● What is required:
Can you turn every line of text in the data below into one numbered list, skipping blank lines and leaving the pictures out?

● Input records:
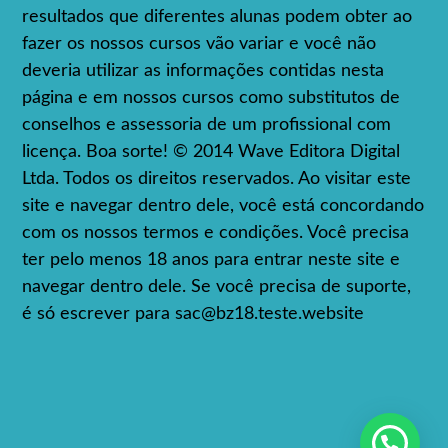
resultados que diferentes alunas podem obter ao
fazer os nossos cursos vão variar e você não
deveria utilizar as informações contidas nesta
página e em nossos cursos como substitutos de
conselhos e assessoria de um profissional com
licença. Boa sorte! © 2014 Wave Editora Digital
Ltda. Todos os direitos reservados. Ao visitar este
site e navegar dentro dele, você está concordando
com os nossos termos e condições. Você precisa
ter pelo menos 18 anos para entrar neste site e
navegar dentro dele. Se você precisa de suporte,
é só escrever para
sac@bz18.teste.website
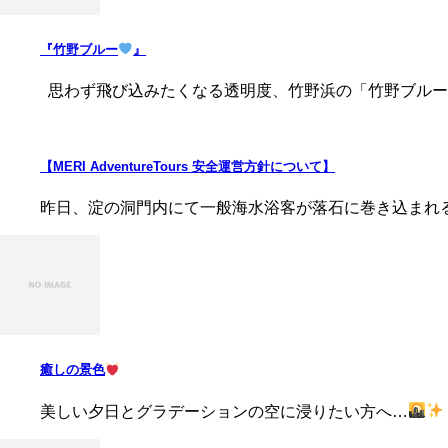
『竹野ブルー
』
思わず飛び込みたくなる透明度、竹野浜の「竹野ブルー
【MERI AdventureTours 安全運営方針について】
昨日、淀の洞門内にて一般海水浴客が落石に巻き込まれる事
癒しの景色
美しい夕日とグラデーションの空に浸りたい方へ…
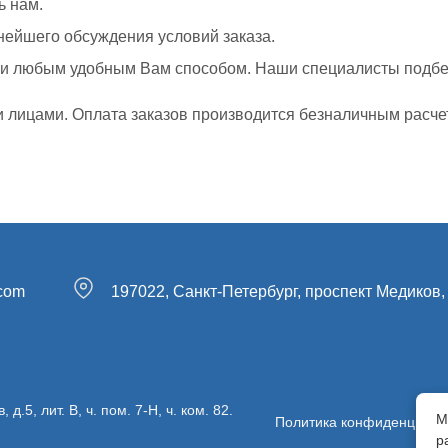
ь нам.
нейшего обсуждения условий заказа.
ами любым удобным Вам способом. Наши специалисты подбе
лицами. Оплата заказов производится безналичным расче
.com
197022, Санкт-Петербург, проспект Медиков, 
5, лит. В, ч. пом. 7-Н, ч. ком. 82.
М
Политика конфиденциаль
р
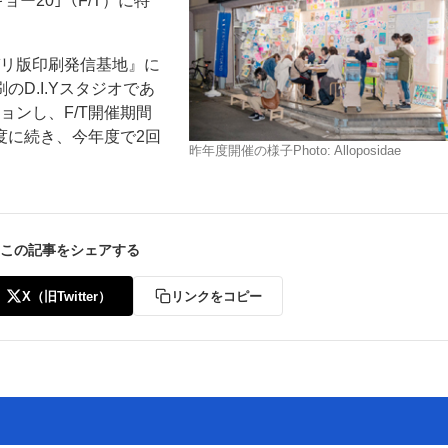
ー20｣（F/T）に特
ガリ版印刷発信基地』に
D.I.Yスタジオであ
ションし、F/T開催期間
度に続き、今年度で2回
昨年度開催の様子Photo: Alloposidae
ー
お問い合わせ
この記事をシェアする
X（旧Twitter）
リンクをコピー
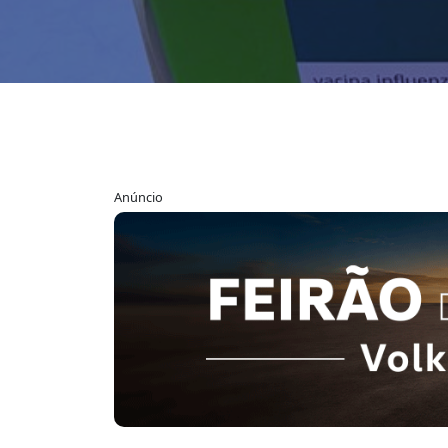
Anúncio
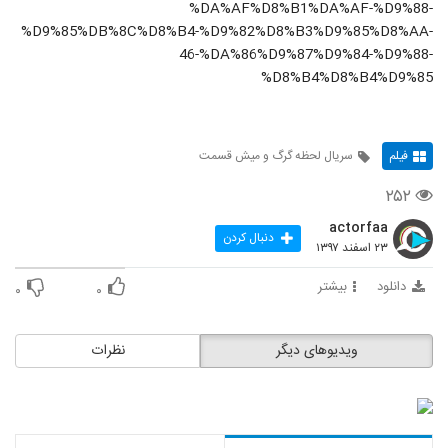
%DA%AF%D8%B1%DA%AF-%D9%88-
%D9%85%DB%8C%D8%B4-%D9%82%D8%B3%D9%85%D8%AA-
46-%DA%86%D9%87%D9%84-%D9%88-
%D8%B4%D8%B4%D9%85
فیلم
سریال لحظه گرگ و میش قسمت
۲۵۲
actorfaa
دنبال کردن
۲۳ اسفند ۱۳۹۷
دانلود
بیشتر
۰
۰
ویدیوهای دیگر
نظرات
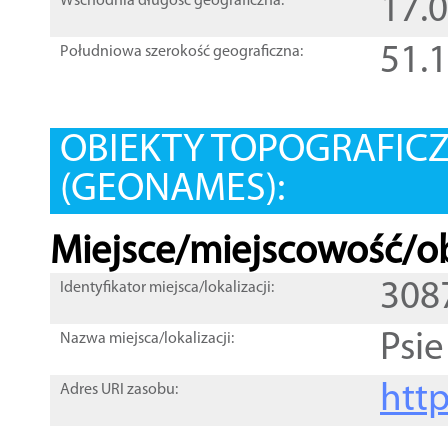
17.
Wschodnia długość geograficzna:
51.
Południowa szerokość geograficzna:
OBIEKTY TOPOGRAFIC
(GEONAMES):
Miejsce/miejscowość/ob
308
Identyfikator miejsca/lokalizacji:
Psie
Nazwa miejsca/lokalizacji:
htt
Adres URI zasobu:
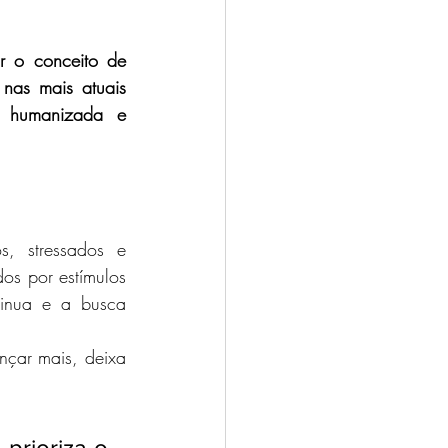
r o conceito de 
nas mais atuais 
, humanizada e 
, stressados e 
s por estímulos 
inua e a busca 
çar mais, deixa 
prioriza o 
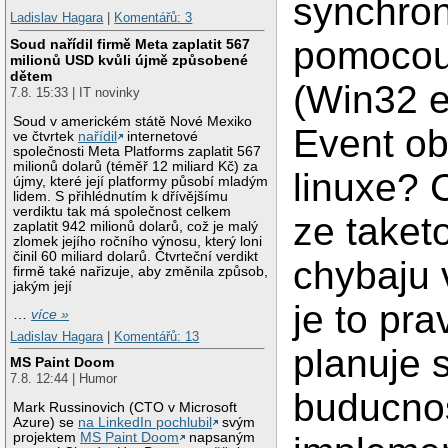
synchron
Ladislav Hagara
|
Komentářů: 3
pomocou
Soud nařídil firmě Meta zaplatit 567
milionů USD kvůli újmě způsobené
dětem
(Win32 e
7.8. 15:33 | IT novinky
Soud v americkém státě Nové Mexiko
Event ob
ve čtvrtek
nařídil
internetové
společnosti Meta Platforms zaplatit 567
milionů dolarů (téměř 12 miliard Kč) za
linuxe? 
újmy, které její platformy působí mladým
lidem. S přihlédnutím k dřívějšímu
verdiktu tak má společnost celkem
ze taketo
zaplatit 942 milionů dolarů, což je malý
zlomek jejího ročního výnosu, který loni
činil 60 miliard dolarů. Čtvrteční verdikt
chybaju 
firmě také nařizuje, aby změnila způsob,
jakým její
je to pra
…
více »
Ladislav Hagara
|
Komentářů: 13
planuje 
MS Paint Doom
7.8. 12:44 | Humor
buducnos
Mark Russinovich (CTO v Microsoft
Azure) se
na LinkedIn pochlubil
svým
projektem
MS Paint Doom
napsaným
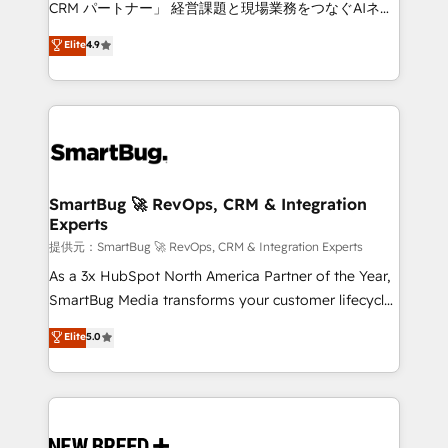
CRM パートナー」 経営課題と現場業務をつなぐAIネイ
ティブ・エージェンシーとして、HubSpot Eliteの実装
Elite
4.9
力で顧客フロント業務を再設計します。 💡 100inc は何
をする会社か？ HubSpotを共通基盤に、AIエージェン
トを組み込んだ顧客フロント業務（マーケティング・営
業・CS）を組織全体で設計・実装する日本のAIネイテ
ィブ・エージェンシーです。事業部・グループ会社・部
門が分立する組織で、データと業務プロセスのサイロ化
を、CRMを軸とした全社共通基盤に再構築します。意
SmartBug 🚀 RevOps, CRM & Integration
Experts
思決定者・PMO・現場担当者に並走します。 1️⃣
HubSpot導入・活用支援 顧客データの一元化から、
提供元：SmartBug 🚀 RevOps, CRM & Integration Experts
GTMの見える化・自動化まで。全Hub統合運用、デー
As a 3x HubSpot North America Partner of the Year,
タ品質設計、グループ横断のCRM統合に対応します。
SmartBug Media transforms your customer lifecycle
2️⃣ AIエージェント組織構築 営業・マーケティング業務
into a revenue engine. Our unified ecosystem
Elite
5.0
の一部をAIが自律実行する組織への移行を設計・実装。
includes specialized divisions Globalia (AI &
Breeze・Claude等をHubSpotと連携させ、役割定義・
Software) and Point Success Media (Paid Media),
運用ルール・成果指標まで含めて設計します。 3️⃣ 全社
making this the official home for all three brands. 🔄
DX × AI推進のPMO伴走支援 複数部門をまたぐDX×AI変
Implementation & Integration - Seamless migrations
革を、構想から実装・定着までPMOとして主導。「設
and system integrations powered by Globalia’s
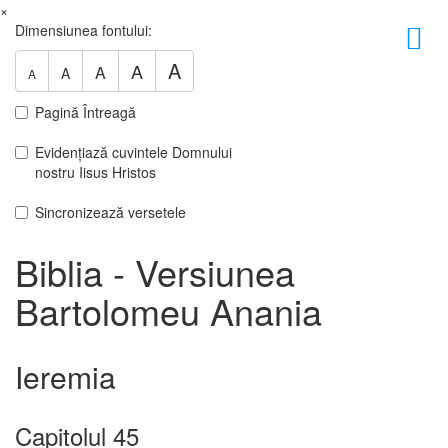
×
Dimensiunea fontului:
A
A
A
A
A
Pagină Întreagă
Evidențiază cuvintele Domnului
nostru Iisus Hristos
Sincronizează versetele
Biblia - Versiunea
Bartolomeu Anania
Ieremia
Capitolul 45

● Written response:
1. resultados que diferentes alunas podem obter ao
2. fazer os nossos cursos vão variar e você não
3. deveria utilizar as informações contidas nesta
4. página e em nossos cursos como substitutos de
5. conselhos e assessoria de um profissional com
6. licença. Boa sorte! © 2014 Wave Editora Digital
7. Ltda. Todos os direitos reservados. Ao visitar este
8. site e navegar dentro dele, você está concordando
9. com os nossos termos e condições. Você precisa
10. ter pelo menos 18 anos para entrar neste site e
11. navegar dentro dele. Se você precisa de suporte,
12. é só escrever para
13. sac@bz18.teste.website
14. 『竹野ブルー
15. 』
16. 思わず飛び込みたくなる透明度、竹野浜の「竹野ブルー
17. 【MERI AdventureTours 安全運営方針について】
18. 昨日、淀の洞門内にて一般海水浴客が落石に巻き込まれる事
19. 癒しの景色
20. 美しい夕日とグラデーションの空に浸りたい方へ…
21. ь нам.
22. нейшего обсуждения условий заказа.
23. ами любым удобным Вам способом. Наши специалисты подбе
24. лицами. Оплата заказов производится безналичным расче
25. .com
26. 197022, Санкт-Петербург, проспект Медиков, 
27. 5, лит. В, ч. пом. 7-Н, ч. ком. 82.
28. М
29. Политика конфиденциаль
30. р
31. ー20｣（F/T）に特
32. ガリ版印刷発信基地』に
33. D.I.Yスタジオであ
34. ションし、F/T開催期間
35. 度に続き、今年度で2回
36. 昨年度開催の様子Photo: Alloposidae
37. ー
38. お問い合わせ
39. この記事をシェアする
40. X（旧Twitter）
41. リンクをコピー
42. Anúncio
43. %DA%AF%D8%B1%DA%AF-%D9%88-
44. %D9%85%DB%8C%D8%B4-%D9%82%D8%B3%D9%85%D8%AA-
45. 46-%DA%86%D9%87%D9%84-%D9%88-
46. %D8%B4%D8%B4%D9%85
47. فیلم
48. سریال لحظه گرگ و میش قسمت
49. ۲۵۲
50. actorfaa
51. دنبال کردن
52. ۲۳ اسفند ۱۳۹۷
53. دانلود
54. بیشتر
55. ۰
56. ۰
57. ویدیوهای دیگر
58. نظرات
59. 17.
60. Wschodnia długość geograficzna:
61. 51.
62. Południowa szerokość geograficzna:
63. OBIEKTY TOPOGRAFIC
64. (GEONAMES):
65. Miejsce/miejscowość/ob
66. 308
67. Identyfikator miejsca/lokalizacji:
68. Psie
69. Nazwa miejsca/lokalizacji:
70. htt
71. Adres URI zasobu:
72. r o conceito de 
73. nas mais atuais 
74. , humanizada e 
75. , stressados e 
76. s por estímulos 
77. inua e a busca 
78. çar mais, deixa 
79. prioriza o 
80. synchron
81. Ladislav Hagara
82. |
83. Komentářů: 3
84. pomocou
85. Soud nařídil firmě Meta zaplatit 567
86. milionů USD kvůli újmě způsobené
87. dětem
88. (Win32 e
89. 7.8. 15:33 | IT novinky
90. Soud v americkém státě Nové Mexiko
91. Event ob
92. ve čtvrtek
93. nařídil
94. internetové
95. společnosti Meta Platforms zaplatit 567
96. milionů dolarů (téměř 12 miliard Kč) za
97. linuxe? 
98. újmy, které její platformy působí mladým
99. lidem. S přihlédnutím k dřívějšímu
100. verdiktu tak má společnost celkem
101. ze taketo
102. zaplatit 942 milionů dolarů, což je malý
103. zlomek jejího ročního výnosu, který loni
104. činil 60 miliard dolarů. Čtvrteční verdikt
105. chybaju 
106. firmě také nařizuje, aby změnila způsob,
107. jakým její
108. je to pra
109. …
110. více »
111. Ladislav Hagara
112. |
113. Komentářů: 13
114. planuje 
115. MS Paint Doom
116. 7.8. 12:44 | Humor
117. buducnos
118. Mark Russinovich (CTO v Microsoft
119. Azure) se
120. na LinkedIn pochlubil
121. svým
122. projektem
123. MS Paint Doom
124. napsaným
125. CRM パートナー」 経営課題と現場業務をつなぐAIネイ
126. ティブ・エージェンシーとして、HubSpot Eliteの実装
127. Elite
128. 4.9
129. 力で顧客フロント業務を再設計します。 💡 100inc は何
130. をする会社か？ HubSpotを共通基盤に、AIエージェン
131. トを組み込んだ顧客フロント業務（マーケティング・営
132. 業・CS）を組織全体で設計・実装する日本のAIネイテ
133. ィブ・エージェンシーです。事業部・グループ会社・部
134. 門が分立する組織で、データと業務プロセスのサイロ化
135. を、CRMを軸とした全社共通基盤に再構築します。意
136. SmartBug 🚀 RevOps, CRM & Integration
137. Experts
138. 思決定者・PMO・現場担当者に並走します。 1️⃣
139. HubSpot導入・活用支援 顧客データの一元化から、
140. 提供元：SmartBug 🚀 RevOps, CRM & Integration Experts
141. GTMの見える化・自動化まで。全Hub統合運用、デー
142. As a 3x HubSpot North America Partner of the Year,
143. タ品質設計、グループ横断のCRM統合に対応します。
144. SmartBug Media transforms your customer lifecycle
145. 2️⃣ AIエージェント組織構築 営業・マーケティング業務
146. into a revenue engine. Our unified ecosystem
147. Elite
148. 5.0
149. の一部をAIが自律実行する組織への移行を設計・実装。
150. includes specialized divisions Globalia (AI &
151. Breeze・Claude等をHubSpotと連携させ、役割定義・
152. Software) and Point Success Media (Paid Media),
153. 運用ルール・成果指標まで含めて設計します。 3️⃣ 全社
154. making this the official home for all three brands. 🔄
155. DX × AI推進のPMO伴走支援 複数部門をまたぐDX×AI変
156. Implementation & Integration - Seamless migrations
157. 革を、構想から実装・定着までPMOとして主導。「設
158. and system integrations powered by Globalia’s
159. ×
160. Dimensiunea fontului:
161. A
162. A
163. A
164. A
165. A
166. Pagină Întreagă
167. Evidențiază cuvintele Domnului
168. nostru Iisus Hristos
169. Sincronizează versetele
170. Biblia - Versiunea
171. Bartolomeu Anania
172. Ieremia
173. Capitolul 45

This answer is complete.